I believe that conv2D is implemented with some cudnn tricks. But how does it scale so well with batches?
When I run a batch size of 1:
bs = 1
h = 128
w = 256
in_channels = 512
out_channels = 1024
kernel_size = (3,3)
stride = (1,1)
padding = (1,1)
dilation = (1,1)
cuda = True
test = Test(
in_channels=in_channels,
out_channels=out_channels,
kernel_size=kernel_size,
stride=stride,
padding=padding,
dilation=dilation
)
x = torch.ones(bs, in_channels, h, w).float()
weights = torch.ones(out_channels, in_channels, kernel_size[0], kernel_size[1])

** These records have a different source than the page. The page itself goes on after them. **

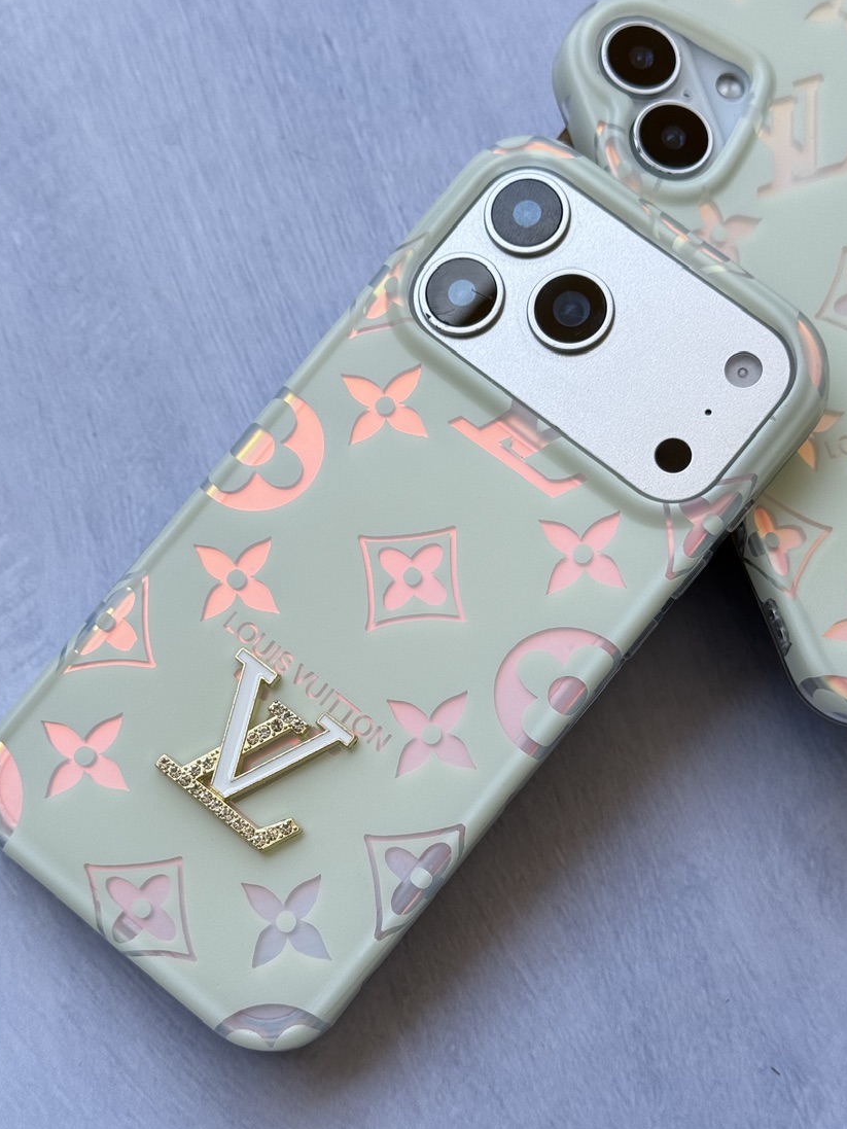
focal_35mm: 56
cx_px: 446
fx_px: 1827
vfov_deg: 34.3
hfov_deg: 26.1
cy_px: 638
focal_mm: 6.76
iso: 64
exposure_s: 1/928
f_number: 1.78
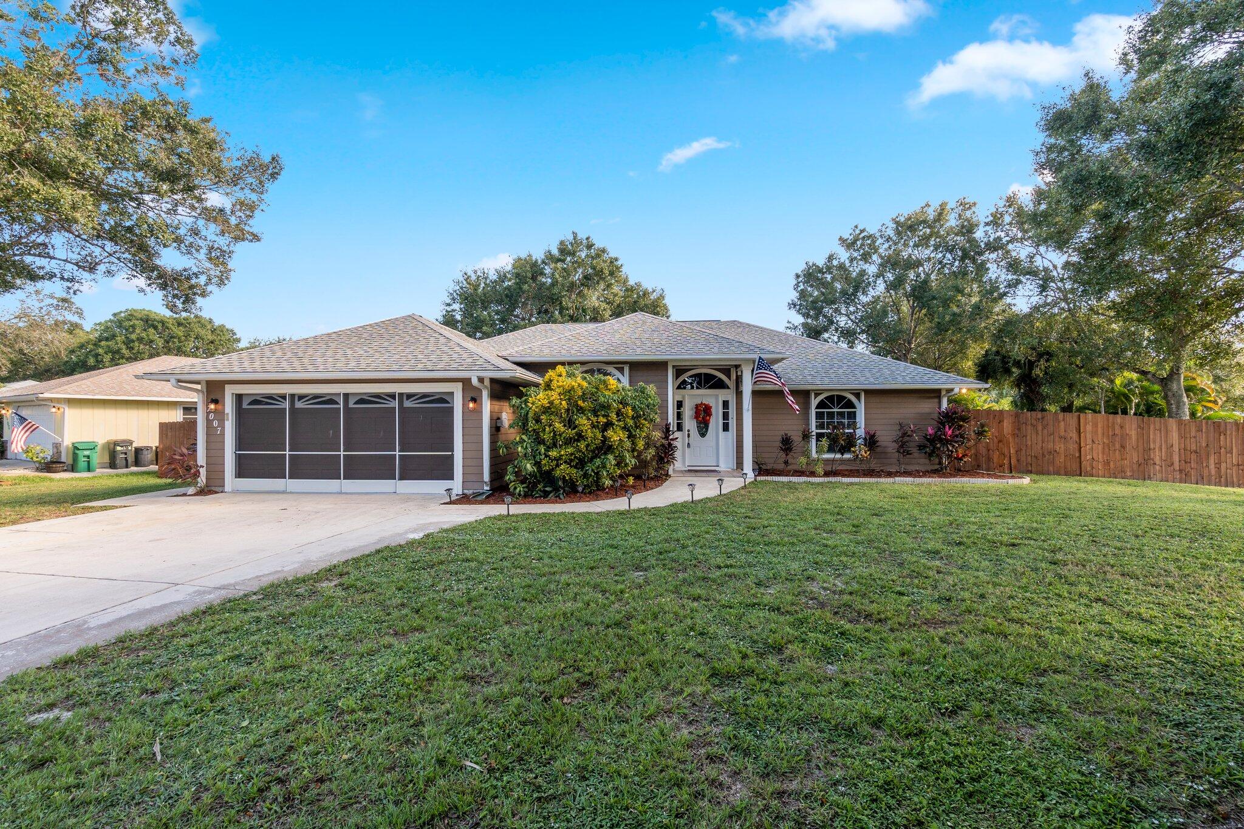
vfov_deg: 77.3
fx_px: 518
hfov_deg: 100.4
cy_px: 414
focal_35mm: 15
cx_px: 622
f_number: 8
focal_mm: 10
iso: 100
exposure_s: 1/40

bias = 100*torch.ones(out_channels)
print("Input:")
print(x.shape)
if cuda:
test = test.cuda()
x = x.cuda()
weights = weights.cuda()
bias = bias.cuda()
s = time.time()
pytorch = F.conv2d(x,
weights,
bias,
stride=stride,
padding=padding,
dilation=dilation)
pytorch_time = time.time() - s
print('PyTorch:')
print(pytorch.shape)
print('PyTorch Time: ', pytorch_time)
I get:
>> Input:
>> torch.Size([1, 512, 128, 256])
>> PyTorch:
>> torch.Size([1, 1024, 128, 256])
>> PyTorch Time: 0.004613637924194336
Running the same code above with a batch size of 5 gives:
>> Input:
>> torch.Size([5, 512, 128, 256])
>> PyTorch:
>> torch.Size([5, 1024, 128, 256])
>> PyTorch Time: 0.0049724578857421875
The wall-clock time is negligibly different. Looking at the code in the THCUNN library (granted, it’s not cudnn), it appears that the batches are processed in a for-loop (see here). This is the same way Caffe handles it too.
I can’t find any code to suggest that multiple batches are processed (im2col+gemm) together. Everything I find seems to suggest each batch is handled sequentially. Given this, how is there no linear scaling to the running time?